Bereits 1984 war insbesondere der Technologiebereich getrieben von einer hohen Geschwindigkeit aufeinanderfolgender Innovationen, eine stetige Erweiterung der technologischen Möglichkeiten erzeugte großen Investitions- und Innovationsdruck auf die Unternehmensführung. In diesem Artikel stellt Eduard Heilmayr, damaliger Redakteur bei Markt & Technik, das »Technologie-Portfolio-Management« ausführlich vor, eine Methode von der Universität Erlangen-Nürnberg, dass der strategischen Unternehmensführung ein Modell bot, sich dieser Herausforderung zu stellen.
»Technologie-Portfolio-Management« – Dahinter verbirgt sich die Methode der strategischen Unternehmensplanung, die am Lehrstuhl für Industriebetriebslehre an der Universität Erlangen-Nürnberg unter Leitung von Prof. Dr. W. Pfeiffer entwickelt wurde. Für diese Methode wurde eine Software erstellt, die unter »CTM-Planos SP« eine computerunterstützte strategische Planung auch für Klein- und Mittelbetriebe attraktiv erscheinen lässt. Die Notwendigkeit der strategischen Unternehmensplanung und den Prinzipaufbau der »Technologie-Portfolio Methode« schilderten auf einer Pressekonferenz in Nürnberg Prof. Dr. W. Pfeiffer und sein wissenschaftlicher Mitarbeiter der »Forschungsgruppe für Innovation und technologische Voraussage« (FIV) Dr. G. J. Schäffer.
Nahezu unendlich viele Veränderungen in Gesellschaft, Märkten und Technologien wirken heute auf die Situation eines Unternehmens ein. Dabei hat die Geschwindigkeit, mit der diese Veränderungen stattfinden, besonders im Technologiebereich noch nie dagewesene Dimensionen erreicht. Mit Ausnahme der Zeit sind alle Faktoren, die die strategischen Unternehmensentscheidungen beeinflussen, einem mehr oder weniger großen Wandel unterworfen. Dieser Wandel verläuft nicht kontinuierlich entlang bestimmter Trends, sondern bricht urplötzlich ab. Gerade diese Trendbrüche und deren Auswirkung auf das Unternehmen sind schwer abschätzbar und daher gefährlich.

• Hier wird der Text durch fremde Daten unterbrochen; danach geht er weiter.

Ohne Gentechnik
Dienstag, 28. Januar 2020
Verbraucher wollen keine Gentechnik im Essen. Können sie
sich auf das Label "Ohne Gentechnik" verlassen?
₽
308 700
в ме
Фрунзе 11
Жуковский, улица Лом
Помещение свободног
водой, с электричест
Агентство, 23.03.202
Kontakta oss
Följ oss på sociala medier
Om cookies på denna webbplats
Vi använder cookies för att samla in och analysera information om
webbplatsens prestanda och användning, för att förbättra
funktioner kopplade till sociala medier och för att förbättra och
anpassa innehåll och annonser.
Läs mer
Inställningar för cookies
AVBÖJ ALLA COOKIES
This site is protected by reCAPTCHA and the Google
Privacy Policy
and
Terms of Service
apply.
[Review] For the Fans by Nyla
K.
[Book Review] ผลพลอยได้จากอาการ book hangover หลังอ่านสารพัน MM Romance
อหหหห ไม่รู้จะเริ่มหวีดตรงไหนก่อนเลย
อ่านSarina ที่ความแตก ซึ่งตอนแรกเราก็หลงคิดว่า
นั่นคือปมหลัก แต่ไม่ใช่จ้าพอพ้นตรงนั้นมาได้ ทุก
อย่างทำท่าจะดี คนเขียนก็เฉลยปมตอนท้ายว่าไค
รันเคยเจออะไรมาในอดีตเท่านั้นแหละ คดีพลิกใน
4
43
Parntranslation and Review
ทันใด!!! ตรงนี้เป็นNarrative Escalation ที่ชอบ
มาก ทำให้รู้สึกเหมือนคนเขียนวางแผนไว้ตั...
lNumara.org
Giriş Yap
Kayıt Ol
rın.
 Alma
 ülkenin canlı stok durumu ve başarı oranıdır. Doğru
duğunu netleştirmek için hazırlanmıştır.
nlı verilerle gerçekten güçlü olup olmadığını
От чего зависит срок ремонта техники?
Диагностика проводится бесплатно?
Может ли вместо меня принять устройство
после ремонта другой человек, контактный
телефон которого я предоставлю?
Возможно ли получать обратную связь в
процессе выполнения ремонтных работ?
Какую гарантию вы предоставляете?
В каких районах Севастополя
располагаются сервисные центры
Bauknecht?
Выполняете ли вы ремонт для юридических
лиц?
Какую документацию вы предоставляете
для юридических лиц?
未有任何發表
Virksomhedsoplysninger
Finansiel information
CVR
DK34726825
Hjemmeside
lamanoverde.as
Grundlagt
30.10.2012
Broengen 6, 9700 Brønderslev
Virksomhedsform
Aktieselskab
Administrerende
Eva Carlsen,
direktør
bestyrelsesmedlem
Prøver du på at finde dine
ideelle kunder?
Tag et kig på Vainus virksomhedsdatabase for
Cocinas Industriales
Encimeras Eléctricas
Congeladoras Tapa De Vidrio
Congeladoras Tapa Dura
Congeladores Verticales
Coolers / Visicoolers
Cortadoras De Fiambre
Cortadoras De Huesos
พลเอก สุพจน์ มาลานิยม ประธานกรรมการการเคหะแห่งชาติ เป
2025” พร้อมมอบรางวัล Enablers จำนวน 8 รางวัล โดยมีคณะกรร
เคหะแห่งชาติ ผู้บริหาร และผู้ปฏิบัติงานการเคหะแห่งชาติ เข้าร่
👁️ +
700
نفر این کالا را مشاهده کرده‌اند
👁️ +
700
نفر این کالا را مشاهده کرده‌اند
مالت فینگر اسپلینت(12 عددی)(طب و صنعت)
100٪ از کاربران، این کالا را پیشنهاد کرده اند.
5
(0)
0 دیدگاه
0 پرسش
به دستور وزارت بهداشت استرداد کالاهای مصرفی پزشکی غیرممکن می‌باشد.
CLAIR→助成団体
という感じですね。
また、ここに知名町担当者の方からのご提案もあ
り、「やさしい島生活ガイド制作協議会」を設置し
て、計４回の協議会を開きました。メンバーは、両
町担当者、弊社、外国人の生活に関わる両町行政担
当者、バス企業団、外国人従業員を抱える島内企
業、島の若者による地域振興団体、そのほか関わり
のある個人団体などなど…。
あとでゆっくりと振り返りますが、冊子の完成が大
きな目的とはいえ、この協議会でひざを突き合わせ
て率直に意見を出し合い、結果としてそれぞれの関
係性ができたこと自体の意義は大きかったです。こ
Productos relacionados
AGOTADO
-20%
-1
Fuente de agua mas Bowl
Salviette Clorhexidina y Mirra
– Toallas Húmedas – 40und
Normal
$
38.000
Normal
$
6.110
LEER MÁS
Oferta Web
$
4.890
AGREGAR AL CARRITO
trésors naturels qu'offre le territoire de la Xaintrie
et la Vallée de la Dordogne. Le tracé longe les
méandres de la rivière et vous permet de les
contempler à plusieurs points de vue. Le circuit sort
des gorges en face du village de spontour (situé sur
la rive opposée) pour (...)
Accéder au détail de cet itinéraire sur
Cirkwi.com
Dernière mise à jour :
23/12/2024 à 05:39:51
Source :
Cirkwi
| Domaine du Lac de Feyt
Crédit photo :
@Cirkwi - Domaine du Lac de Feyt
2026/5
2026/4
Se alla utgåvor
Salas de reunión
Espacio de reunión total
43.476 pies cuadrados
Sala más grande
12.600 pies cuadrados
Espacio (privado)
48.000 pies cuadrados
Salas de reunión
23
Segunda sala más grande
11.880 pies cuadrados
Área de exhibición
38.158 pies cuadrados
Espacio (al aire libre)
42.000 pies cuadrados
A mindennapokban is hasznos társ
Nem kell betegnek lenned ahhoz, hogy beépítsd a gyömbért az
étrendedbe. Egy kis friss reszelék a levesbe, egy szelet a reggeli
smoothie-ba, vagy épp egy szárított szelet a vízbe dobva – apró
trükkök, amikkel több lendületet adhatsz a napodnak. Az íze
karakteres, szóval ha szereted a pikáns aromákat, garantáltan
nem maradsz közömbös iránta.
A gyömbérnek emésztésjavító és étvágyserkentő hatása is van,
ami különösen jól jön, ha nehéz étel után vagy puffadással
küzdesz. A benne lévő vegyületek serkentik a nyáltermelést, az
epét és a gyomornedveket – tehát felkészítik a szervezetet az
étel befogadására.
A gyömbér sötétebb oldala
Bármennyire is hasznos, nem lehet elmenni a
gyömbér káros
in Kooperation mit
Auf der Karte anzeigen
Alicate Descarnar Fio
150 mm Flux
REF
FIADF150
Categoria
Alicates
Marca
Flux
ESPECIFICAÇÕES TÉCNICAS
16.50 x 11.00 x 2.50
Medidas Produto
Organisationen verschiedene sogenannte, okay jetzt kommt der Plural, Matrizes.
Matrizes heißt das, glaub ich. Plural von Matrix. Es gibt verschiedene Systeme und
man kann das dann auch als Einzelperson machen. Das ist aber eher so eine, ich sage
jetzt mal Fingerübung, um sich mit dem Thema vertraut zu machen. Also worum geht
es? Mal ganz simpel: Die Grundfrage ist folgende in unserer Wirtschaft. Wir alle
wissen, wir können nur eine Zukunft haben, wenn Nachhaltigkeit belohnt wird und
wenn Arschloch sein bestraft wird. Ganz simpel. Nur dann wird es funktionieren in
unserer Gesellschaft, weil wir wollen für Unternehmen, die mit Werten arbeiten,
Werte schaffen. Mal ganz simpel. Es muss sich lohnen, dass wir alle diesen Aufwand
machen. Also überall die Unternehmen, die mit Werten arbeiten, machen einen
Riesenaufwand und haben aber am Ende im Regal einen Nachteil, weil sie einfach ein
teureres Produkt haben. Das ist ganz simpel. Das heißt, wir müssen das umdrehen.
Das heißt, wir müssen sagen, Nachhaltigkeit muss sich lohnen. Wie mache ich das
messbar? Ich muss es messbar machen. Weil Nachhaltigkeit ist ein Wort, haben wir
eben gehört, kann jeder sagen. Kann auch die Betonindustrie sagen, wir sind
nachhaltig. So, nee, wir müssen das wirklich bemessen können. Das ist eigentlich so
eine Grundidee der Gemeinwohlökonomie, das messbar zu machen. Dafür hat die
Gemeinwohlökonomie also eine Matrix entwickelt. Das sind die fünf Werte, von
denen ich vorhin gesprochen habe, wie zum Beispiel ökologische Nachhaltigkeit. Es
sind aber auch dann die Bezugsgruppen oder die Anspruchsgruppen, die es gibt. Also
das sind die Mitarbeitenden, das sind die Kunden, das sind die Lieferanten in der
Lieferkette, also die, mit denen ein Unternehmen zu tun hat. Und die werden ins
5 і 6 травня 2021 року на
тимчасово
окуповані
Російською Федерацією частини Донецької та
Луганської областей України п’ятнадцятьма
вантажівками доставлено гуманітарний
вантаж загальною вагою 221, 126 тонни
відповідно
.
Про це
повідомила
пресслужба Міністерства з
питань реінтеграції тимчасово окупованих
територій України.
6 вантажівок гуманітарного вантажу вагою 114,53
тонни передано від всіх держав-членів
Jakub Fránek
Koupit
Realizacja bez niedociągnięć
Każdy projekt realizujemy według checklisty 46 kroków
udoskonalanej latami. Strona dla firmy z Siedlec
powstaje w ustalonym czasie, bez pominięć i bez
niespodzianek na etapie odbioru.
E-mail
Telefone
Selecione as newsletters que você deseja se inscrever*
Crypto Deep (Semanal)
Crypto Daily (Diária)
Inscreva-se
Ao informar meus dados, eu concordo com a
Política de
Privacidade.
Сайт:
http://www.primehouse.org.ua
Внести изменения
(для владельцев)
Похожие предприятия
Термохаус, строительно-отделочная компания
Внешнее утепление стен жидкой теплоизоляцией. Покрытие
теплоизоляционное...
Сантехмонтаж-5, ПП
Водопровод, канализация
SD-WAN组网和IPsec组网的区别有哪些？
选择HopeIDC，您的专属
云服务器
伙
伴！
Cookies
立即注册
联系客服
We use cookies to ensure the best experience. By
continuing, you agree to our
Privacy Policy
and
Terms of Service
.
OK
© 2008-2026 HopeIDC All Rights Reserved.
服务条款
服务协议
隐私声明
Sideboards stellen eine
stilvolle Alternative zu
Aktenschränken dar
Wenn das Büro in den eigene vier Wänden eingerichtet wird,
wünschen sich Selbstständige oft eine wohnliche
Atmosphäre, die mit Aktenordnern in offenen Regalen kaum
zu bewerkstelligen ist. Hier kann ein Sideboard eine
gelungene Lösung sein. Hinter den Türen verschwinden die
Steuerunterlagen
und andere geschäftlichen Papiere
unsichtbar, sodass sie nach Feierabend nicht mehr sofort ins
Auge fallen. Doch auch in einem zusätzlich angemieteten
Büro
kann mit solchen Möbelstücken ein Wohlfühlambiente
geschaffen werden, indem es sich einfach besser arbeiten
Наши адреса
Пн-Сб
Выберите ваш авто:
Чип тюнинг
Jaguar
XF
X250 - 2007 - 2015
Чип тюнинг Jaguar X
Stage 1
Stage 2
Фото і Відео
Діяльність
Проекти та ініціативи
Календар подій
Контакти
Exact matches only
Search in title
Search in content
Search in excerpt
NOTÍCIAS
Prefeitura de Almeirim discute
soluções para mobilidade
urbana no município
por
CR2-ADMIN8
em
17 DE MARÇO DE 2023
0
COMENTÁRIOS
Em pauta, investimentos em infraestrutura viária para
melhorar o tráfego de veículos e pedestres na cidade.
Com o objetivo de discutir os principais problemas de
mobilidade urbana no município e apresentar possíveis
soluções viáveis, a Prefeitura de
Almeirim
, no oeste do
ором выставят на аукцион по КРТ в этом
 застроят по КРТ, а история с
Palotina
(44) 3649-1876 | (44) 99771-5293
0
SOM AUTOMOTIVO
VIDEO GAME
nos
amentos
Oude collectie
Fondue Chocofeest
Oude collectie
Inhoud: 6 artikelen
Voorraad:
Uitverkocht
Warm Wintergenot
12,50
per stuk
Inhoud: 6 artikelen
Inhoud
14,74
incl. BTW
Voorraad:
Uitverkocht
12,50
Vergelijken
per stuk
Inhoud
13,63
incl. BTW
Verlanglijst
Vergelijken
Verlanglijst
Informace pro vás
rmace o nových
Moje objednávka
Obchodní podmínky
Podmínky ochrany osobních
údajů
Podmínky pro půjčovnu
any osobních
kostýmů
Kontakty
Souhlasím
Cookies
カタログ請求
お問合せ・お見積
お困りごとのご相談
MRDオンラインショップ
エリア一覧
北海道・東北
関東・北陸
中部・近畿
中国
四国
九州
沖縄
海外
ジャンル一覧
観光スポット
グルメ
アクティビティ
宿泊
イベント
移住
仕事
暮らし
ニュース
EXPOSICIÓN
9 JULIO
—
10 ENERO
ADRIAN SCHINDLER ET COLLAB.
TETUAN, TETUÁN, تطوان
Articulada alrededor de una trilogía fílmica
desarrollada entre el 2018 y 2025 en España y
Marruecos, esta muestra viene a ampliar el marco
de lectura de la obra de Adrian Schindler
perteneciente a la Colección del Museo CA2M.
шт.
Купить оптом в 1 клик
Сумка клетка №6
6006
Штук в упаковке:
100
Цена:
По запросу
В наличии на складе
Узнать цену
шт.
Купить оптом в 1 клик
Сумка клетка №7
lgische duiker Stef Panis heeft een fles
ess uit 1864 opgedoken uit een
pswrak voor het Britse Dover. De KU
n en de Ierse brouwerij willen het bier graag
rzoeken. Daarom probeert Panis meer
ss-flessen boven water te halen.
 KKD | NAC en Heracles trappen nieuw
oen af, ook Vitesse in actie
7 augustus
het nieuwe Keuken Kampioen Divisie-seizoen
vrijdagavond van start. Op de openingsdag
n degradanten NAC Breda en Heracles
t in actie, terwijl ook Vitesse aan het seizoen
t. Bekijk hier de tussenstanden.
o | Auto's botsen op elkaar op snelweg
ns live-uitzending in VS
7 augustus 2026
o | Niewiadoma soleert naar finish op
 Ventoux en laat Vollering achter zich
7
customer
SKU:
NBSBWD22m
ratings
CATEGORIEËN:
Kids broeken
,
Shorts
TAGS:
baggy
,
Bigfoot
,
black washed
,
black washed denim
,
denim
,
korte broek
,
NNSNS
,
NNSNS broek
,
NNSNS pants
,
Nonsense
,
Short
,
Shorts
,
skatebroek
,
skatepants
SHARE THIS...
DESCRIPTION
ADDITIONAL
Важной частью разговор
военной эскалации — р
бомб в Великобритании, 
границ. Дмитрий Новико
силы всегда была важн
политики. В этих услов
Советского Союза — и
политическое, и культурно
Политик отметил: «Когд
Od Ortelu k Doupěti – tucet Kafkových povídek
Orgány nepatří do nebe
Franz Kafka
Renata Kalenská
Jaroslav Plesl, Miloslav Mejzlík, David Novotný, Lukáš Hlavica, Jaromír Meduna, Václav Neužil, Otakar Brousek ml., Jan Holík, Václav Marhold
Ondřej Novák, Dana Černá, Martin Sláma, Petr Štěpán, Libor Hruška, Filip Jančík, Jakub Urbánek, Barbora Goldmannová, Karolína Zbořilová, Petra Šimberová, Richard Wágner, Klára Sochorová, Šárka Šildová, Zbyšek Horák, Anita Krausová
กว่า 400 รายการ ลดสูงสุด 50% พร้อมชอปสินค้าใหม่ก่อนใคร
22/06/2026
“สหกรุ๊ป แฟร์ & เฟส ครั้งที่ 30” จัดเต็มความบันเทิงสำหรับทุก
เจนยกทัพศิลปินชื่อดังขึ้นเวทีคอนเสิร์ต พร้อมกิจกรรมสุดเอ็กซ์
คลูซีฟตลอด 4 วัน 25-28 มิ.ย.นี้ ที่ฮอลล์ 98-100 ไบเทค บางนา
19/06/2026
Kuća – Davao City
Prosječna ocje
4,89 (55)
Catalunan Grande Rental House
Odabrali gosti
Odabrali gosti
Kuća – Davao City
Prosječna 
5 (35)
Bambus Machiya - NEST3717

Noch gravierender als in der Gesellschaft und im Markt wirken sich die trendbruchartigen Veränderungen im Bereich der Technik beziehungsweise Technologie auf das Unternehmen aus. Diese Veränderungen wirken sich sowohl auf die Produkte als auch auf die Herstellungsverfahren eines Unternehmens aus. Dabei werden, wie beispielsweise Produkte aus der Mikroelektronik, die technischen Neuerungen auch in sich komplexer.
Diese Ausgangssituation, ein sich ständig erhöhender Änderungsprozess in der Technologie und damit verknüpft eine steigende Komplexität der Produkte, sowie die Marktforderung nach immer mehr auf den Anwender zugeschnittenen Produktlösungen, führt zu bedeutenden Phänomenen:
- Der Geschwindigkeitssprung der technologischen Veränderungen hat zur Folge, dass sich die Marktzyklen und damit die wirtschaftlich nutzbare Lebenszeit der Produkte verkürzen.
- Andererseits führt die Steigerung im Neuigkeitsgrad und in der Komplexität dazu, dass der Zeitraum des Entstehens von Produkten – von der Suche nach Problemlösungsalternativen bis hin zur Produktions- und Absatzvorbereitung – größer wird.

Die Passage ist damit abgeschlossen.